I just watched the documentary film “Frank and Ollie” last week for the first time. I knew that these two guys (Frank Thomas and Ollie Johnston) were legendary Disney animators and two of the “Nine Old Men.” I also had some idea that Frank and Ollie were good friends. I didn’t know just what good friends they were. What a very special friendship they had. A deep understanding of each other’s minds, immense wisdom and patience and love for life. It’s a wonderful story about two friends, really. And two great people. In addition, they created these wonderful works of animation that are and forever will be such huge contributions to our culture. Snow White and the Seven Dwarves, Pinocchio, Bambi, just to name a few examples. That’s big. And yet, their contributions were so often such little things when it came down to it. A slight change in expression. The shape of the eye changing, a lean of the body one way or another, beautifully pushed, yet understated mannerisms. And the feeling behind those movements so wonderfully conveyed so that we really feel there is a living entity there, even if only in our imaginations (which is a lot). All embodied by some lines drawn on a piece of paper.

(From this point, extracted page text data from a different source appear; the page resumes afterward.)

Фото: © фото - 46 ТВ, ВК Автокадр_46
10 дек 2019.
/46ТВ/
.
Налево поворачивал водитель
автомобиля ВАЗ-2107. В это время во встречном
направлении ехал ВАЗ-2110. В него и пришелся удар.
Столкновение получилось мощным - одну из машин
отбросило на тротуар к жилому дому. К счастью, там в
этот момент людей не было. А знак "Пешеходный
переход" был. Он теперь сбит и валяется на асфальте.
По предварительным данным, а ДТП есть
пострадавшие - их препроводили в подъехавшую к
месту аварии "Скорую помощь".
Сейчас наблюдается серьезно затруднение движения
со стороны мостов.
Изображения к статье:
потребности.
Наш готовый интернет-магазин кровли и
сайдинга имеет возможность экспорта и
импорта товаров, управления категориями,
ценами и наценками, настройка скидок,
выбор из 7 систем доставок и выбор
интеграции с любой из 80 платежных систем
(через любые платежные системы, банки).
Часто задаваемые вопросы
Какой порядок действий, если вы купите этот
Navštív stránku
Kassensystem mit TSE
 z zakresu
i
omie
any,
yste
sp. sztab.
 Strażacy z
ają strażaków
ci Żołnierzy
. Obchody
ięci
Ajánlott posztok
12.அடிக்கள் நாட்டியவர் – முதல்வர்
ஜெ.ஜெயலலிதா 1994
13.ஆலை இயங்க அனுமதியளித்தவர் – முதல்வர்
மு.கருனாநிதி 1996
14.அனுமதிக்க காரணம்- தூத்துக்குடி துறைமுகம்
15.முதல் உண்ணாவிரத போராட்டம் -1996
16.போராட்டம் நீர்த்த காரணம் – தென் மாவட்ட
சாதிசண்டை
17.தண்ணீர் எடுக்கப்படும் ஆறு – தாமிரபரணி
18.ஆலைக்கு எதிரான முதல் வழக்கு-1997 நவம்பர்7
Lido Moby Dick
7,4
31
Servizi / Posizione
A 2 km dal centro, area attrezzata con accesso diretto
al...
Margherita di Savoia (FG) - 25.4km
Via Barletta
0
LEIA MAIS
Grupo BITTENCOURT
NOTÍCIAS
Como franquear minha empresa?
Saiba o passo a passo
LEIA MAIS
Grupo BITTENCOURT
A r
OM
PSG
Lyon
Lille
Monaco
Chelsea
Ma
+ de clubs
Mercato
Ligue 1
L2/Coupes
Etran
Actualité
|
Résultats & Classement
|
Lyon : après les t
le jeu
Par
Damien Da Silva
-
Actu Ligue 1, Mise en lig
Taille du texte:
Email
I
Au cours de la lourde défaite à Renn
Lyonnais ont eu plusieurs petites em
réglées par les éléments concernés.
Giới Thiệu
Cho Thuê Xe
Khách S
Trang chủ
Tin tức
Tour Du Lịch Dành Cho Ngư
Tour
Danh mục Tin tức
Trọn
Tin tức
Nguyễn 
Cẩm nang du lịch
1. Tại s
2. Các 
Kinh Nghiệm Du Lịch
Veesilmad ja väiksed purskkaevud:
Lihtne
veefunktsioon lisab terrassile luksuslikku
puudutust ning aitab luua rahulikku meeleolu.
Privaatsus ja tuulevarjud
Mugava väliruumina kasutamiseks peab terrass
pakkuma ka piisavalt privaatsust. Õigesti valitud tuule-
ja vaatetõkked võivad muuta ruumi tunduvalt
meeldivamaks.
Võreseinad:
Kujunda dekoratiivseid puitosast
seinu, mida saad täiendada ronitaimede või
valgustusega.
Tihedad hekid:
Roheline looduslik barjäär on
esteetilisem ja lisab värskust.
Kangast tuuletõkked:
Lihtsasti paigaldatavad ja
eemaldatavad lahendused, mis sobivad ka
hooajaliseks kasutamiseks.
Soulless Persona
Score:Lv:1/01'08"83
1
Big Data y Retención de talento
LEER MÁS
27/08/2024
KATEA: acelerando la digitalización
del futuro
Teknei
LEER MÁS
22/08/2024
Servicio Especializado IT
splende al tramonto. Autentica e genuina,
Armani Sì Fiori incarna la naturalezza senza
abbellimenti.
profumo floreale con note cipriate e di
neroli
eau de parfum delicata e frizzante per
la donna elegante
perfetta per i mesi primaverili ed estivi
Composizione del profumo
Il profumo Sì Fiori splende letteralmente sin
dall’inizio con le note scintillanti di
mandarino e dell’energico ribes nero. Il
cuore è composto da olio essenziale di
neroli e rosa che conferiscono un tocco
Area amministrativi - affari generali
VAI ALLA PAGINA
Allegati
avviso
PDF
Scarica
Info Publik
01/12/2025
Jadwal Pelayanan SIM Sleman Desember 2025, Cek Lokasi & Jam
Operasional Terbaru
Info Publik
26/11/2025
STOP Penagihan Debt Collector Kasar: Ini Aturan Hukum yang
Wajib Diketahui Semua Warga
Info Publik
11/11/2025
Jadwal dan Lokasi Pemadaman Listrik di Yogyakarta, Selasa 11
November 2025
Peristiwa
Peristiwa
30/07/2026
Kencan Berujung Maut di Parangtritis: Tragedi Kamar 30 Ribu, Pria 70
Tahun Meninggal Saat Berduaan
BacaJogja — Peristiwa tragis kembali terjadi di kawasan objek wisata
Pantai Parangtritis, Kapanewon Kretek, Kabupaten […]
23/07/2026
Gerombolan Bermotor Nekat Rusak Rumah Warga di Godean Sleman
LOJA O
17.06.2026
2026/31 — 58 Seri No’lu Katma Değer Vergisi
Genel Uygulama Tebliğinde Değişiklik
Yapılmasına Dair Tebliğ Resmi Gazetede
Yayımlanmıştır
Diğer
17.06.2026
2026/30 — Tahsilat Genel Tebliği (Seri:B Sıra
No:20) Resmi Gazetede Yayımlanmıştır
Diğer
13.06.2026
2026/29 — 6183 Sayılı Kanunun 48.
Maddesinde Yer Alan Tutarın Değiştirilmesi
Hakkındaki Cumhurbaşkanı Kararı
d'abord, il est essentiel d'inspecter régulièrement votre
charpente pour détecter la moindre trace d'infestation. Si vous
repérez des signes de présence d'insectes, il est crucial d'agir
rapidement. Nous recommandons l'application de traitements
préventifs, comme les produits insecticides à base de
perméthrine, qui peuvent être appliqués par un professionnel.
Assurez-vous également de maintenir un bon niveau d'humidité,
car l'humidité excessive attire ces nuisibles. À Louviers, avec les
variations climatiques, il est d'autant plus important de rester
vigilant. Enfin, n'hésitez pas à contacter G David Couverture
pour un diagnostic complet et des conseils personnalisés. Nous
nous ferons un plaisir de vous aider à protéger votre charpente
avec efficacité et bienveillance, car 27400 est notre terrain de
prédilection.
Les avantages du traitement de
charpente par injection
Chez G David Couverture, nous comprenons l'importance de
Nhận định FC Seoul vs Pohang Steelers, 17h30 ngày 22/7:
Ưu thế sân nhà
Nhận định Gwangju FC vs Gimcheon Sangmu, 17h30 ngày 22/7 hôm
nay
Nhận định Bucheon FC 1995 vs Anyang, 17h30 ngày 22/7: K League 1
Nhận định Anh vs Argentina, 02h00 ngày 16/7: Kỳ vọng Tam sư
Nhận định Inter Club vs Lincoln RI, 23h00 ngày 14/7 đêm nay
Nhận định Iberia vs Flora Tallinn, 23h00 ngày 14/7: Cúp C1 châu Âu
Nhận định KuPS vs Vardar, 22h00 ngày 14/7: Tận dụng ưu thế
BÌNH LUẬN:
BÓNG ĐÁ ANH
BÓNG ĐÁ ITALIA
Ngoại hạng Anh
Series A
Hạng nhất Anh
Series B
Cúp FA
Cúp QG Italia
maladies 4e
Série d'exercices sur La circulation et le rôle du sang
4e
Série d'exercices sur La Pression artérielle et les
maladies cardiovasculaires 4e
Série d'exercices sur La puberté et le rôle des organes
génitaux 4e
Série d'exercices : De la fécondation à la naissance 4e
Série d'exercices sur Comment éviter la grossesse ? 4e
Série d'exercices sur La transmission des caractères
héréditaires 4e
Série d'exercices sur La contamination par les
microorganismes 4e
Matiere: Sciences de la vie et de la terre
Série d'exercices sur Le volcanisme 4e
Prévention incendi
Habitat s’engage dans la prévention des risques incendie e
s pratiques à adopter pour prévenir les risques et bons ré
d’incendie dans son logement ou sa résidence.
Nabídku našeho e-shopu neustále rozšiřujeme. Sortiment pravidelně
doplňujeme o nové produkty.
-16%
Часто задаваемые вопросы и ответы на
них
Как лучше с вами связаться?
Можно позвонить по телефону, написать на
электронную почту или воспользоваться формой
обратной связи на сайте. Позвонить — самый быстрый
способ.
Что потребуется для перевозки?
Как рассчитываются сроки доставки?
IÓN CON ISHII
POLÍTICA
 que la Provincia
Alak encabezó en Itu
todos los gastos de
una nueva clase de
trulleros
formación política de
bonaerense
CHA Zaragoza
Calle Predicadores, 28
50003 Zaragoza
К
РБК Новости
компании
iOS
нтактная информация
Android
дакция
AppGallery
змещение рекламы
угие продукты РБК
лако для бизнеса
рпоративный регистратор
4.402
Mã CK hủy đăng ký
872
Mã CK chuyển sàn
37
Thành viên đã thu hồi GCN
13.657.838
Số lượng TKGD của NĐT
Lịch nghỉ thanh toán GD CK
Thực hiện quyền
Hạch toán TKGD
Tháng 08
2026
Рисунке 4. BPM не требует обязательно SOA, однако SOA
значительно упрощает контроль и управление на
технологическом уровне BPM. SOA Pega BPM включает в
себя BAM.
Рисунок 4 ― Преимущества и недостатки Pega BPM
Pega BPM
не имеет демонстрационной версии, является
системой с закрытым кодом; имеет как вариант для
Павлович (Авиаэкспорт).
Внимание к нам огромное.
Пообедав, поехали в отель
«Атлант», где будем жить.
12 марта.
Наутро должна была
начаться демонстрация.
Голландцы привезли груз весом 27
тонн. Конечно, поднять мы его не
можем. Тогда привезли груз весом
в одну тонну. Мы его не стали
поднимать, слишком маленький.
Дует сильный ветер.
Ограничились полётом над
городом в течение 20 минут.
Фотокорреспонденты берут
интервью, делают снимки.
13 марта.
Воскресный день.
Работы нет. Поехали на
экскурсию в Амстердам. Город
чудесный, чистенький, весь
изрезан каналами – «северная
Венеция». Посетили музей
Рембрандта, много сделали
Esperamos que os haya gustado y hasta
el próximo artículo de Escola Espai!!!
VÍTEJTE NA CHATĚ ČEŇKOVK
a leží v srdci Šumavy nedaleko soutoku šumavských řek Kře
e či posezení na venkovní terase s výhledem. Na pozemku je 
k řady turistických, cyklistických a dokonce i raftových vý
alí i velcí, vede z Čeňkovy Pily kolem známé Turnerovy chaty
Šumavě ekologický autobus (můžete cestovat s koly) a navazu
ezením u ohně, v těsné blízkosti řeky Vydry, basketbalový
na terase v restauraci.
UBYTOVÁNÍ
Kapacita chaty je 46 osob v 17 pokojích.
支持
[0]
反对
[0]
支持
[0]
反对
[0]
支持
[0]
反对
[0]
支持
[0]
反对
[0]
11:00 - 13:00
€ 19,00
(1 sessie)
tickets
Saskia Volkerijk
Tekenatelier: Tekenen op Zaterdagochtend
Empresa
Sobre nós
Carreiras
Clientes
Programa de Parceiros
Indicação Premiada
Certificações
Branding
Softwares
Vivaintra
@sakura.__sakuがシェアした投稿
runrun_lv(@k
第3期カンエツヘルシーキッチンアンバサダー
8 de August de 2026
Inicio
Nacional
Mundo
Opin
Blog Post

After watching “Frank and Ollie,” which was produced in 1995, I was saddened to learn that Ollie’s wife and his best friend Frank had both since passed away. Saddened after seeing what beautiful relationships Ollie had with these two, I imagined him then quite elderly and alone, but at least he might still have those friends, the trains. I wondered if maybe he was too elderly to care for his trains anymore. Then I learned that his train, the actual, life-size, restored steam engine, had since been purchased by John Lasseter (a long-time friend of Ollie’s). Where was Ollie now? And was he happy? It seemed to me, or so I hoped, that in spite of the loss of loved ones and the difficulties that come with age, he might still find some solace in his living an exceptionally good life. Which means having dear friendships, making a contribution to humanity… and what I saw in that film was a radiant inner joy, peace, and spirit that Ollie seemed to have. Of course, I think it’s pretty unlikely that he was alone. He was living in a long-term care facility in Sequim, Washington. That’s on the Olympic Peninsula, not far from Seattle (where I lived for 8 years), and it’s a beautiful area. The Olympic mountain range is there, Hoh Rainforest, hot springs nearby, Pugent sound to the north and east, and further west is the Pacific Ocean.
Ollie died of natural causes on Monday, April 14th, 2008, at the age of 95.
We’ll miss you Ollie. Your passing puts a final page on the story of the Nine Old Men, but your work and your legend will live on forever in some of the finest animation that we have ever (and may ever) experience.